The idea here is a solid one, but Leviathan breaks down in a few key areas. For a start, the science is incredibly stupid. While it’s fun to think that this is how mutations happen, it’s really not. Evolution—and mutation—simply don’t work this way. It did in Carpenter’s film because it was caused by an alien creature. This wants to do the same thing, but works only if the science is taking crazy pills.

It’s also really, really predictable. You know going in that at best two people are going to walk out of the facility, and it’s not that hard to narrow it down to a final two. I had the survivor(s) pegged once it was clear that Sixpack was bringing something nasty onto the facility, and I was absolutely right.

Leviathan has good bones. It wants to be a lot better than it actually is, but it just can’t get the bat off its shoulder.

Why to watch Leviathan: Because combining Alien and The Thing sounds like the biggest of horror geek boners.
Why not to watch: The science is really, really dumb.


  1. I saw this back in '90 or '91, but sadly I remember nothing about it. I've been to get back to it. I'm not in rush though, and that sounds okay.

    1. It sort of is what it is. The idea is better than the execution, which is something it has in common with a lot of science fiction movies. That it's predictable just makes it a little less worth revisiting.

  2. I've heard of this film as Trent Reznor sampled bits of the film for one of the tracks in The Downward Spiral. I don't remember which track as I had never seen this as this looks cheesy but I might check it out one of these days out of boredom.

    1. The song in question is Reptile, and if you didn't know it was a sample from a movie, you wouldn't be able to figure it out.

      Cheesy is about right. It's pretty much by-the-numbers.

    2. Thank you. I know Reznor is known for sampling films into his music as it's often obscure and such. He does it cleverly.
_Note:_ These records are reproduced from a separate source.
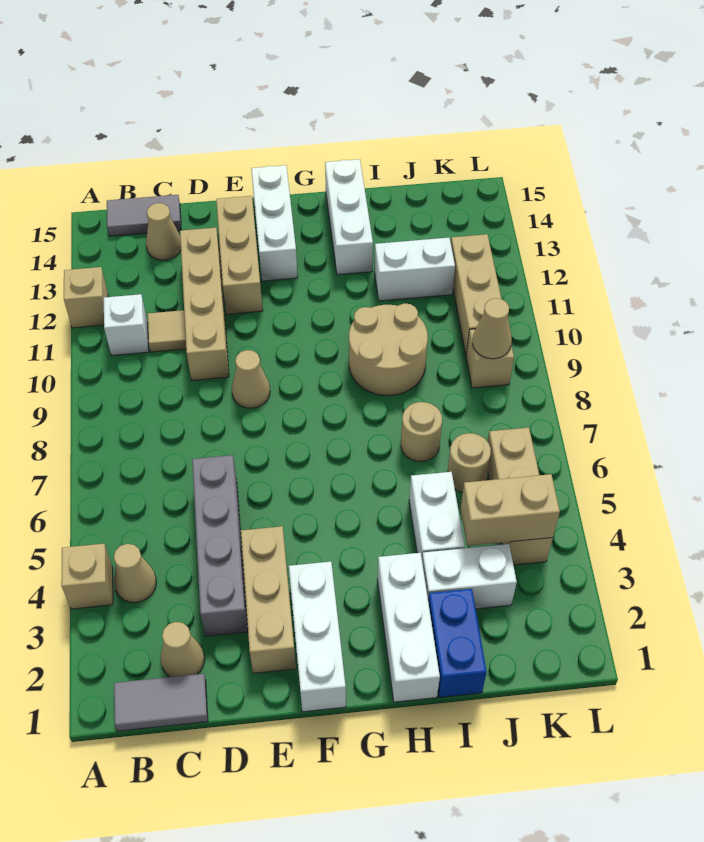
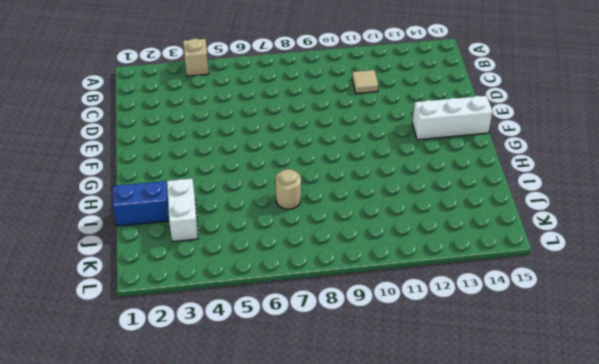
none -> tan brick A12 level 1
none -> grey tile B1:C1 level 1
none -> tan cone B4 level 1
none -> white brick B11 level 1

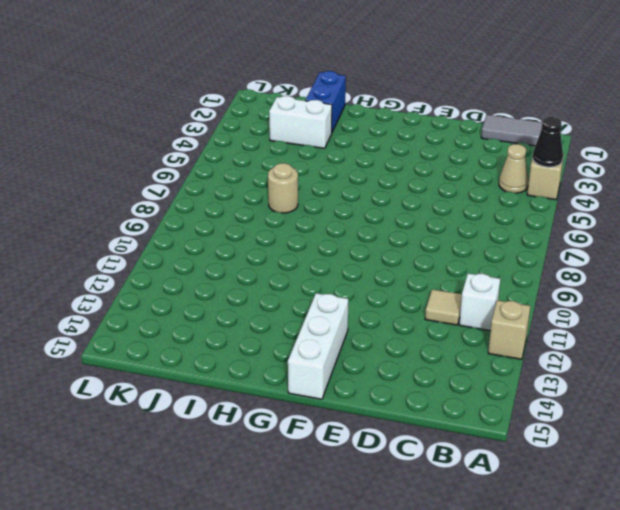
black cone A4 level 2 -> none
none -> grey tile B15:C15 level 1
none -> tan cone C2 level 1
none -> tan cone C14 level 1
none -> grey brick D3:D6 level 1

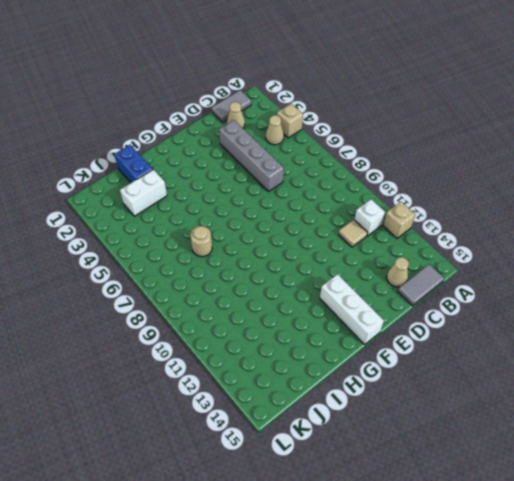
none -> tan brick D10:D13 level 1
none -> tan brick E2:E4 level 1
none -> tan cone E9 level 1
none -> tan brick E12:E14 level 1

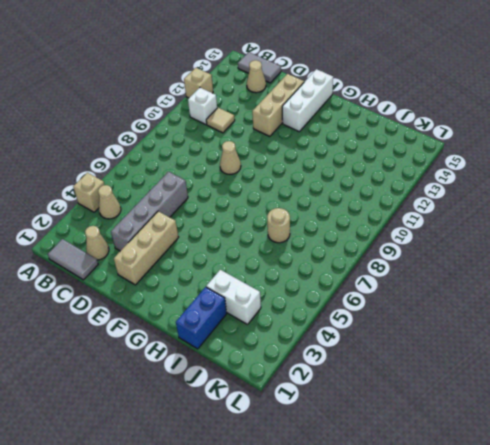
none -> tan brick D10:D13 level 1
none -> white brick F1:F3 level 1
none -> white brick H1:H3 level 1
none -> tan round brick H9:I10 level 1

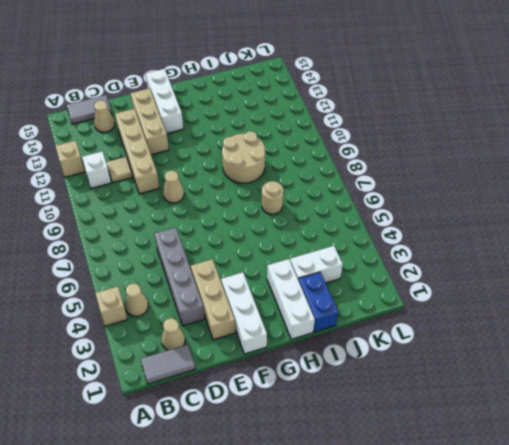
none -> white brick H13:H15 level 1
none -> white brick I4:I5 level 1
none -> white brick I12:J12 level 1
none -> tan round brick J6 level 1

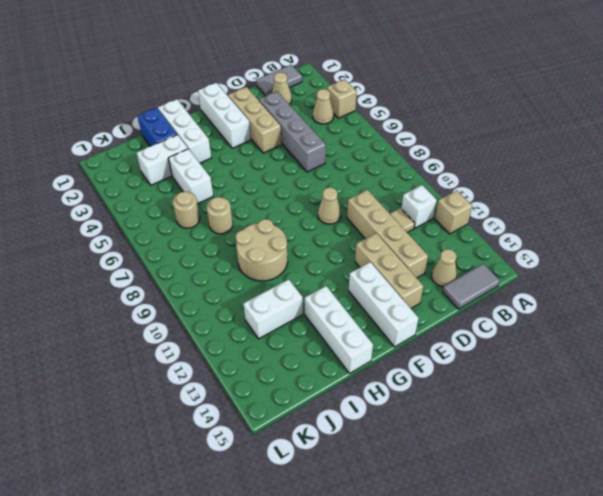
none -> tan brick K4:K6 level 1
none -> tan brick K9 level 1
none -> tan brick K10:K12 level 1
none -> tan brick J4:K4 level 2

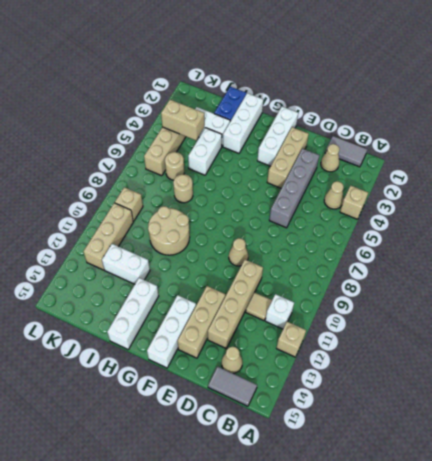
none -> tan cone K9 level 2

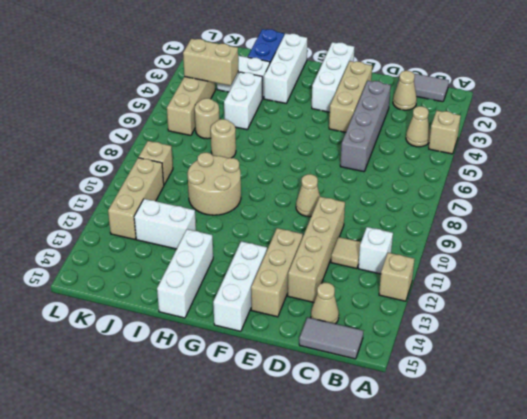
none -> tan cone K9 level 2

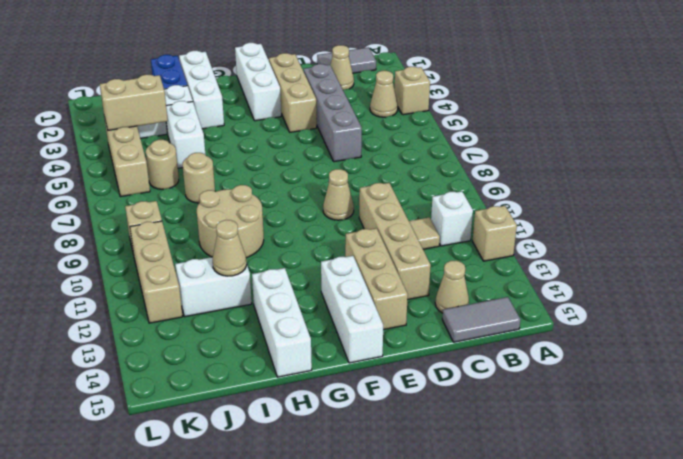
tan cone I12 level 2 -> tan cone K9 level 2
  3. I remember the year this came out deep sea adventures/dramas were all the rage. There was The Abyss, The Rift, Deep Star Six, this and probably one or two others but not a single one of them were that great. Cameron's Abyss came closest but it was too long and rather messy.

    This one was on the ridiculous side though I'm always happy to see Meg Foster anywhere.

    1. I like Meg Foster. She's staggeringly recognizable because of her eyes.

      There's a very weird little subgenre of underwater adventure films. And there is precedent for movies with the same basic plot all coming out in the same year--I guess 1989 was "deep sea adventure" year, like 1997 was "volcanoes erupt on the West Coast" year.